- PROBLEM TO WORK ON:
From the line that contains "focal_mm: 40" to the final line below, both included, print each line exactly and skip the pictures.

(Recorded data)
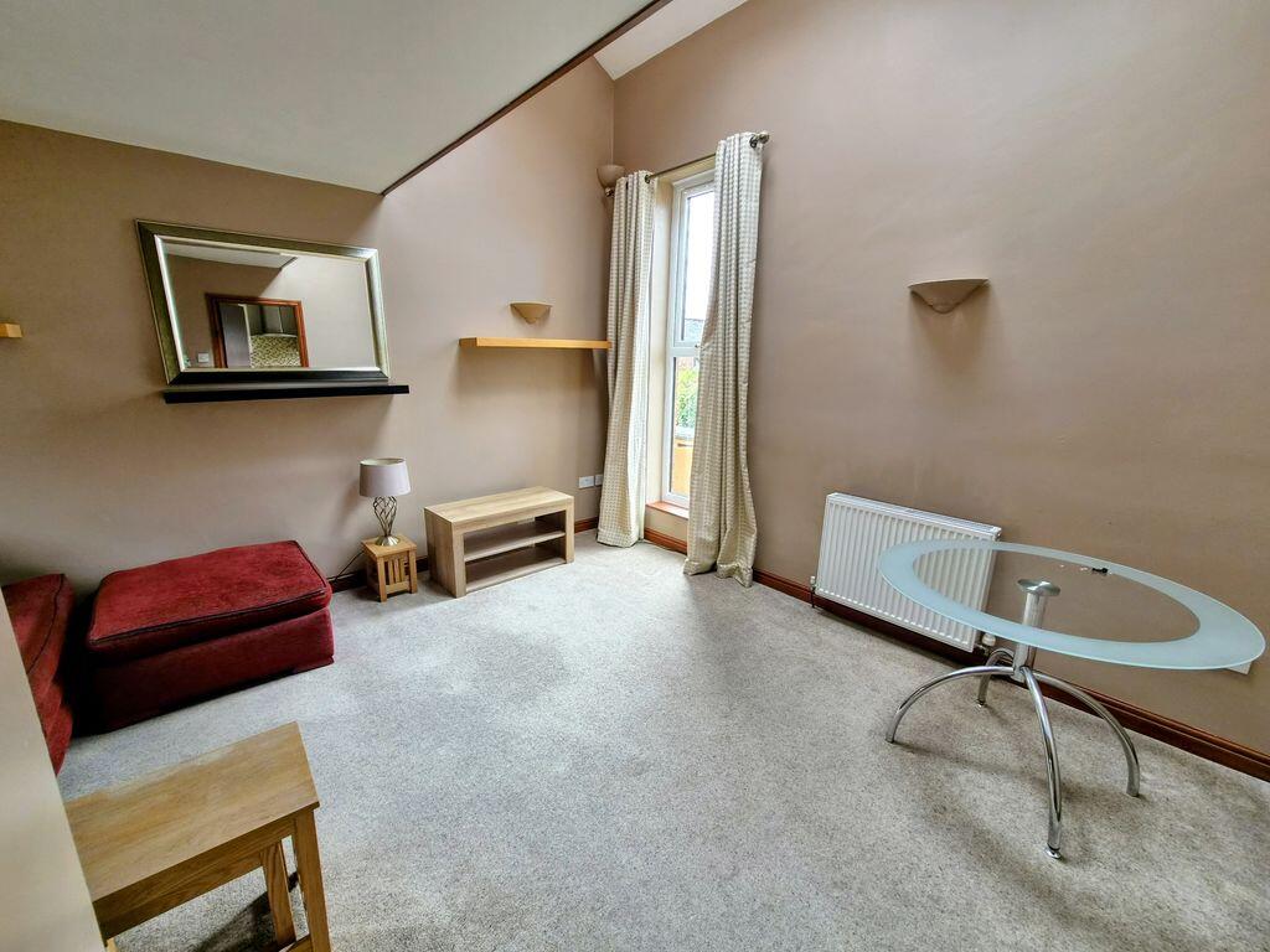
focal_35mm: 13
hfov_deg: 106.2
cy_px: 476
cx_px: 635
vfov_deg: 89.9
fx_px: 477
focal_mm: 2.2
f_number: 2.2
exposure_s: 1/100
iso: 100
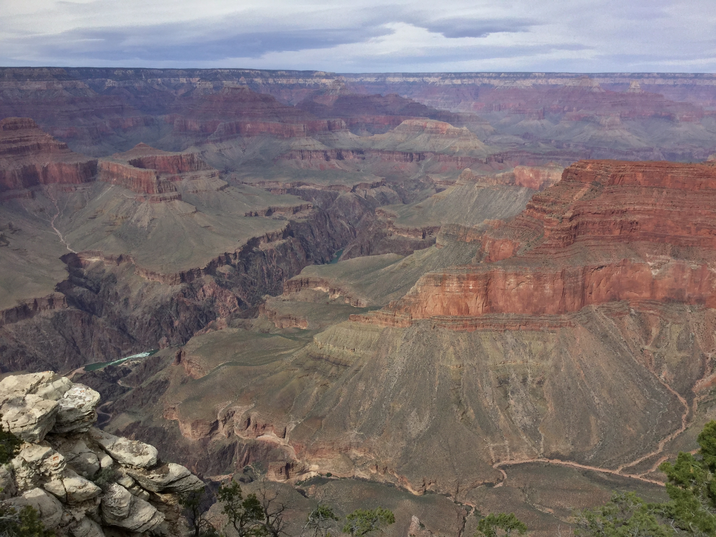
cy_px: 268
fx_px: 641
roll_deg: +0.0
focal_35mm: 31
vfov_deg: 45.4
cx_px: 358
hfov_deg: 58.4
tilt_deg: -17.1
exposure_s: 1/1664
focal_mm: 3.3
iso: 25
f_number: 2.4
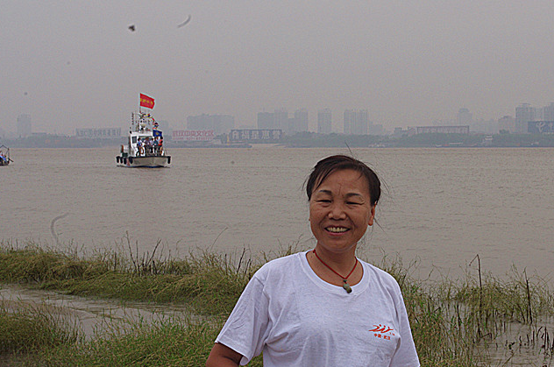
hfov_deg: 26.6
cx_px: 344
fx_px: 1167
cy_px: 212
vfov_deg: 17.9
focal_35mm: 76
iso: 200
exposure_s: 1/125
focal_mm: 40
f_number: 18
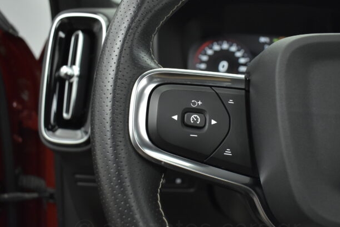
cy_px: 107
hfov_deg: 55.7
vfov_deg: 38.9
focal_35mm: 34
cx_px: 187
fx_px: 321
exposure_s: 1/80
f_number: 3.5
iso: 1600
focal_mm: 18
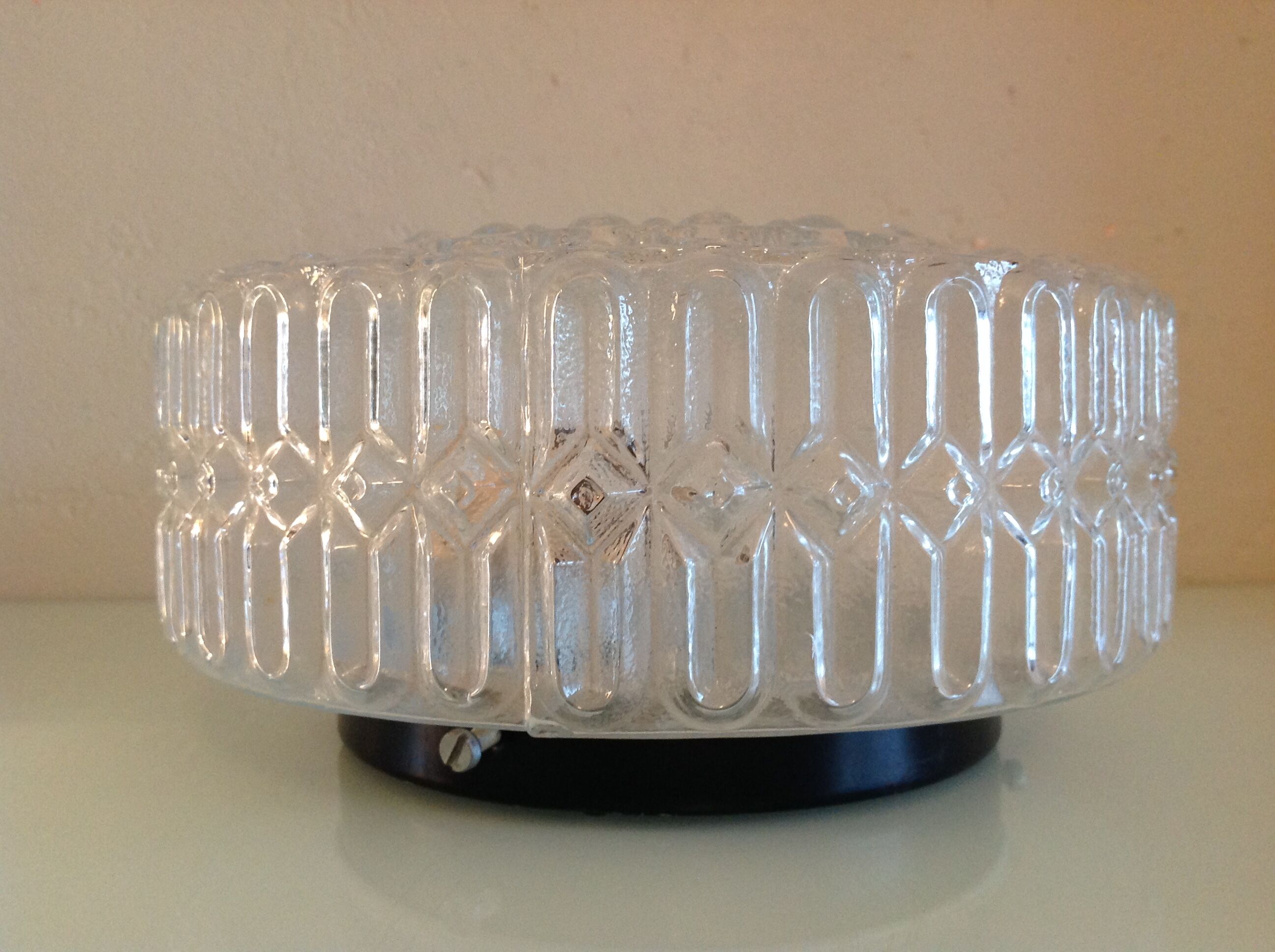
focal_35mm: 35
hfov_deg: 52.7
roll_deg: +0.2
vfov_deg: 40.6
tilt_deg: -3.6
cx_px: 638
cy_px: 476
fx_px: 1287
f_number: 2.4
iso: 200
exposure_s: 1/17
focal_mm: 4.28
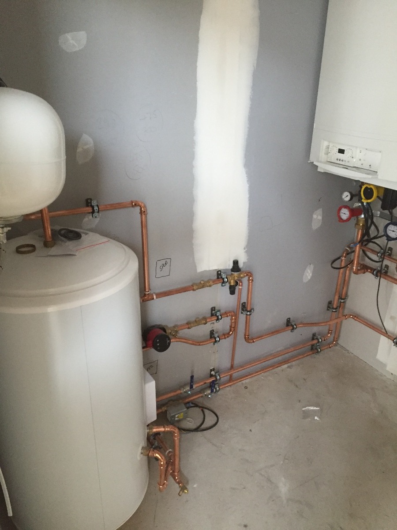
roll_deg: -2.6
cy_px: 265
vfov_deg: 61.7
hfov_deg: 48.2
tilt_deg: -22.6
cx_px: 198
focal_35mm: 29
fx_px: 443
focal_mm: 4.15
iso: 160
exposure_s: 1/30
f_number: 2.2
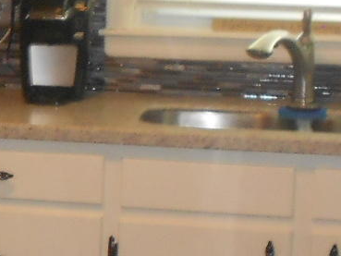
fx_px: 1587
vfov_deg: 9.2
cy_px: 152
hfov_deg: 11.6
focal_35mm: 161
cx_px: -206
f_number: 3.4
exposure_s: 1/25
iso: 200
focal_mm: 5.1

- REPLY:
focal_mm: 40
f_number: 18
cy_px: 107
hfov_deg: 55.7
vfov_deg: 38.9
focal_35mm: 34
cx_px: 187
fx_px: 321
exposure_s: 1/80
f_number: 3.5
iso: 1600
focal_mm: 18
focal_35mm: 35
hfov_deg: 52.7
roll_deg: +0.2
vfov_deg: 40.6
tilt_deg: -3.6
cx_px: 638
cy_px: 476
fx_px: 1287
f_number: 2.4
iso: 200
exposure_s: 1/17
focal_mm: 4.28
roll_deg: -2.6
cy_px: 265
vfov_deg: 61.7
hfov_deg: 48.2
tilt_deg: -22.6
cx_px: 198
focal_35mm: 29
fx_px: 443
focal_mm: 4.15
iso: 160
exposure_s: 1/30
f_number: 2.2
fx_px: 1587
vfov_deg: 9.2
cy_px: 152
hfov_deg: 11.6
focal_35mm: 161
cx_px: -206
f_number: 3.4
exposure_s: 1/25
iso: 200
focal_mm: 5.1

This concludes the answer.